Aromatherapy Massage

A slower, gentler form of massage therapy utilising the thereputic essences of plants to treat a variety of different conditions, including:

- Stress

- Anxiety

- Depression

- Insomnia

- Muscle pain and tension

First coined in 1928 by the French chemist, Gattefosse, aromatherapy is the use of aromatic oils from seeds, barks, roots, leaves, flowers, woods, balsams and resins. Although Gattefosse was the first to use the term, historically the earliest use of therapeutic oils in medicine was 2800 BC and their presence has been noted in the Vedic literature of India, the Yellow Emperor's Book of Internal Medicine in China and archaeological findings from ancient Egyptian civilization.

In some respects the word 'aromatherapy' can be misleading because it suggests that it is a form of healing which works exclusively through our sense of smell, and on the emotions. In fact, the individual chemical constituents of these 'essential oils' interact with the body's chemistry in a direct way. Tea tree (melaleuca alternifolia) essential oil, for example, is commonly used on acne, due to it's anti-septic properties.

Essential oils are extremely effective when administered externally via massage therapy where they are easily absorbed by the skin and transported around the whole body.

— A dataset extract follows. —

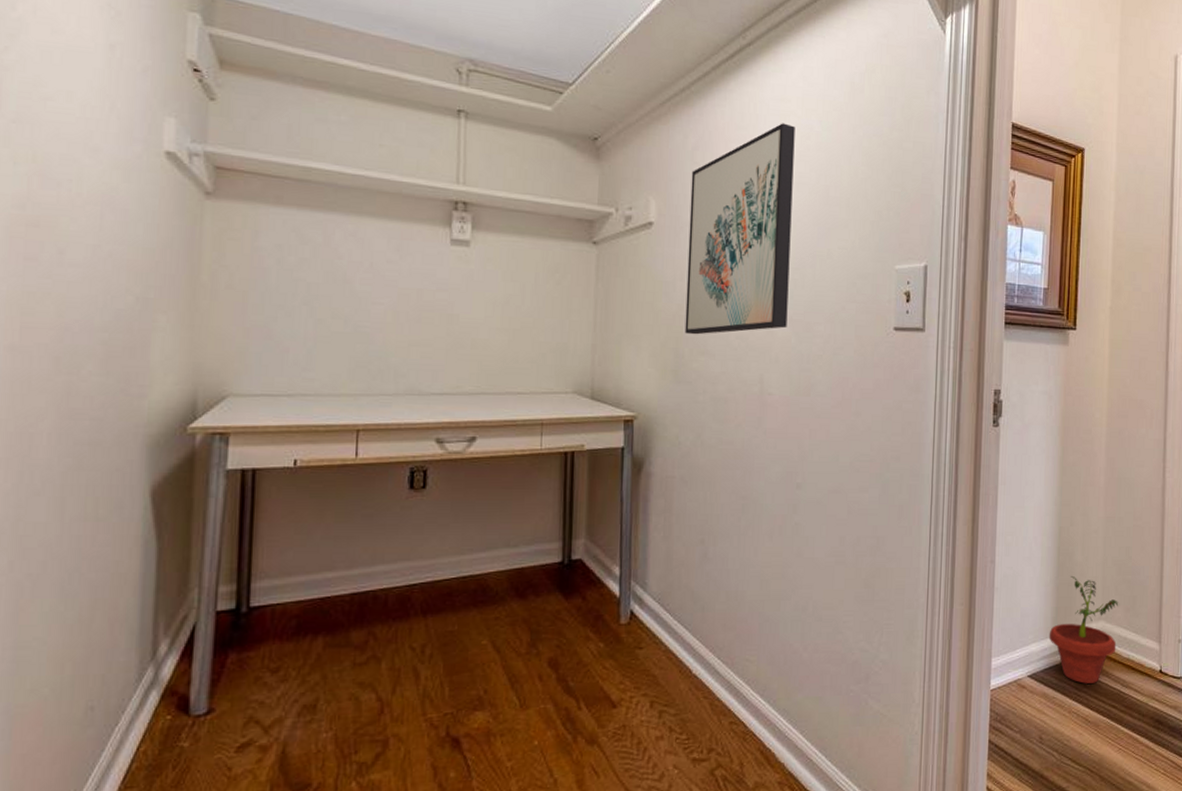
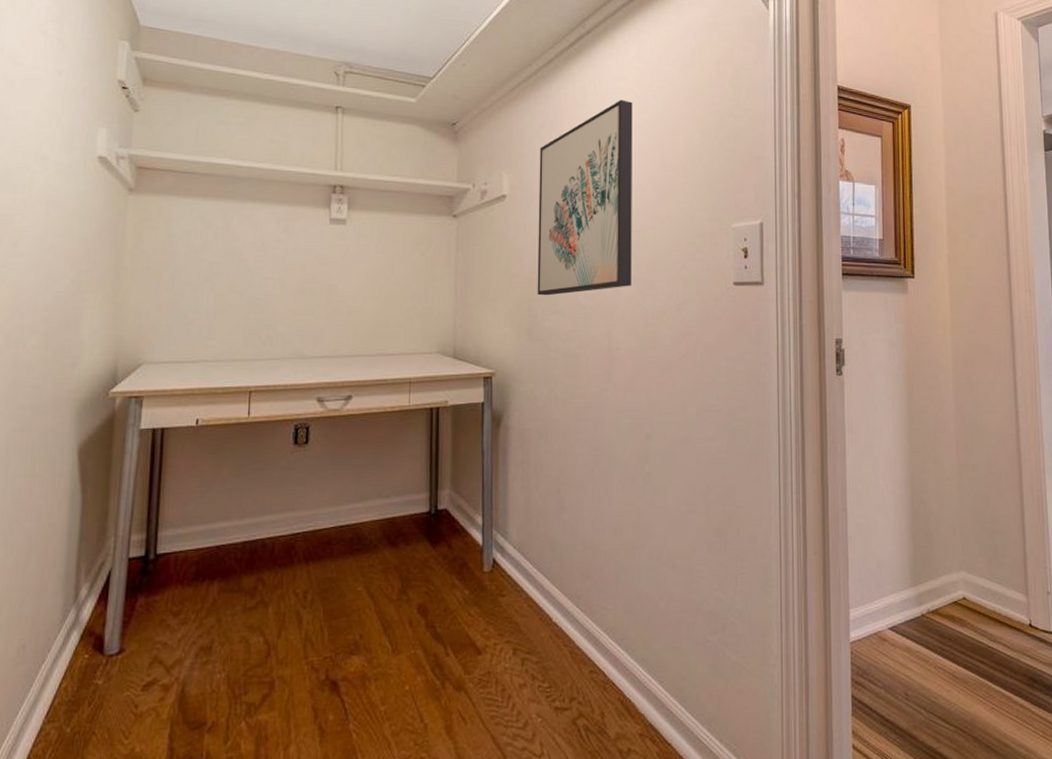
potted plant: present [1049,575,1119,684] -> none [907,524,981,637]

Each essential oil has a different profile, both physiological and psychological, and a qualified aromatherapist will select relevant oils according to your current state of being. For example; if you're struggling with anxiety your therapist might select frankincense to help slow and deepen the quality of your breath during treatment, geranium to balance your emotions and bergamot to uplift your mind.

Aromatherapy massage is also useful for muscular aches and pains. Oils of black pepper, ginger and clove have an analgesic effect on muscles and boost blood flow to chronically tight areas in order to bring warmth and comfort to chronically injured areas.

As a treatment, aromatherapy is usually a gentler, slower form of massage with an emphasis on the effectiveness of the oils. If the muscles are particularly tight, however, I like to combine the oils with a sports or deep tissue massage so that they can help warm the tissues whilst more vigorous techniques are applied.